=== Excerpt to read ===

# Solved: File history not working right



## Plywood (Aug 10, 2009)

Hi.

I'm having trouble getting my files to backup properly with Windows 8's file history feature. I have a 1TB external drive just for backups as well as a 1TB internal drive that used to run my OS but is now used as backup since upgrading my boot drive to an SSD.

I have a 128GB SSD with my OS and programs installed, and a 3TB internal drive for my games, videos, pictures and music. My 3TB (D) drive has two folders - D>Games and D>Media. Inside the Media folder there are three further folders, D>Media>Music, D>Media>Pictures and D>Media>Videos. I have set file history to ignore the Games folder because it's larger than my backup drive, plus they're all Steam games anyway so I can easily re-download those should I need to.

===

→ Tasks and exercises
1. In the forum post, what size is the SSD that holds the operating system and programs?
2. List every folder on the D drive that the forum post names, including the folders nested inside others.
3. Copy the passage of the forum post between "## Plywood (Aug" and "should I need to.", inclusive.

=== Supplied entries ===

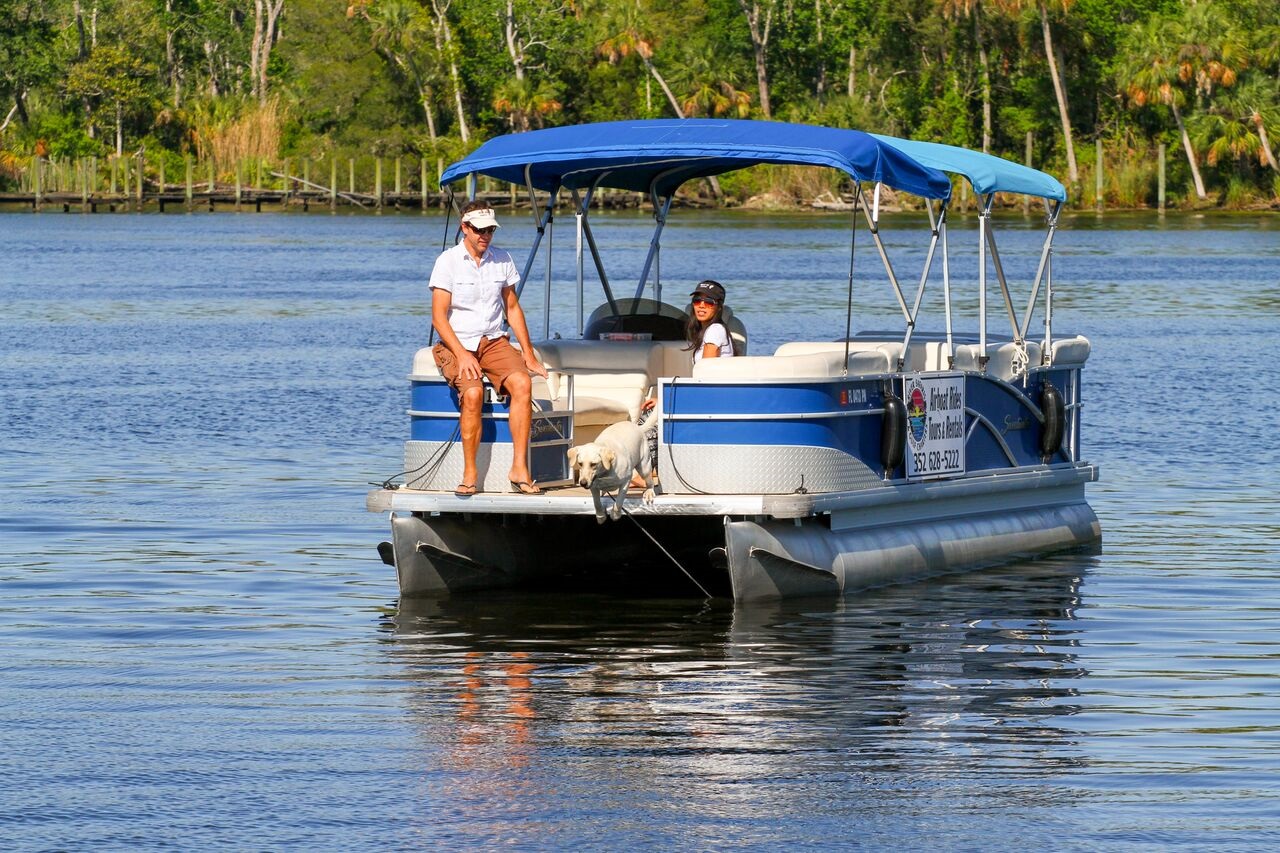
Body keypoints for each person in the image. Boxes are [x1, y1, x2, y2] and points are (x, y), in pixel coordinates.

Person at [430, 200, 548, 496]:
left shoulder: (502, 258)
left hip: (494, 340)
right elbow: (438, 317)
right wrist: (461, 354)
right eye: (480, 230)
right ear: (465, 228)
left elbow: (512, 308)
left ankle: (519, 468)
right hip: (457, 342)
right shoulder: (448, 261)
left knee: (522, 382)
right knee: (472, 393)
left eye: (490, 230)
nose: (486, 235)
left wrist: (529, 354)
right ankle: (470, 474)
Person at [632, 280, 736, 487]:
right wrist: (664, 397)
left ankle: (650, 476)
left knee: (647, 420)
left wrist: (666, 398)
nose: (702, 306)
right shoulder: (707, 332)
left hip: (711, 400)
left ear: (719, 306)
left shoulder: (715, 331)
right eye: (698, 301)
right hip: (707, 397)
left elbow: (704, 377)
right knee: (651, 412)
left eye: (709, 302)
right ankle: (654, 473)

===

→ Answers for each item
1. 128GB

2. D>Games, D>Media, D>Media>Music, D>Media>Pictures, D>Media>Videos

3.
## Plywood (Aug 10, 2009)

Hi.

I'm having trouble getting my files to backup properly with Windows 8's file history feature. I have a 1TB external drive just for backups as well as a 1TB internal drive that used to run my OS but is now used as backup since upgrading my boot drive to an SSD.

I have a 128GB SSD with my OS and programs installed, and a 3TB internal drive for my games, videos, pictures and music. My 3TB (D) drive has two folders - D>Games and D>Media. Inside the Media folder there are three further folders, D>Media>Music, D>Media>Pictures and D>Media>Videos. I have set file history to ignore the Games folder because it's larger than my backup drive, plus they're all Steam games anyway so I can easily re-download those should I need to.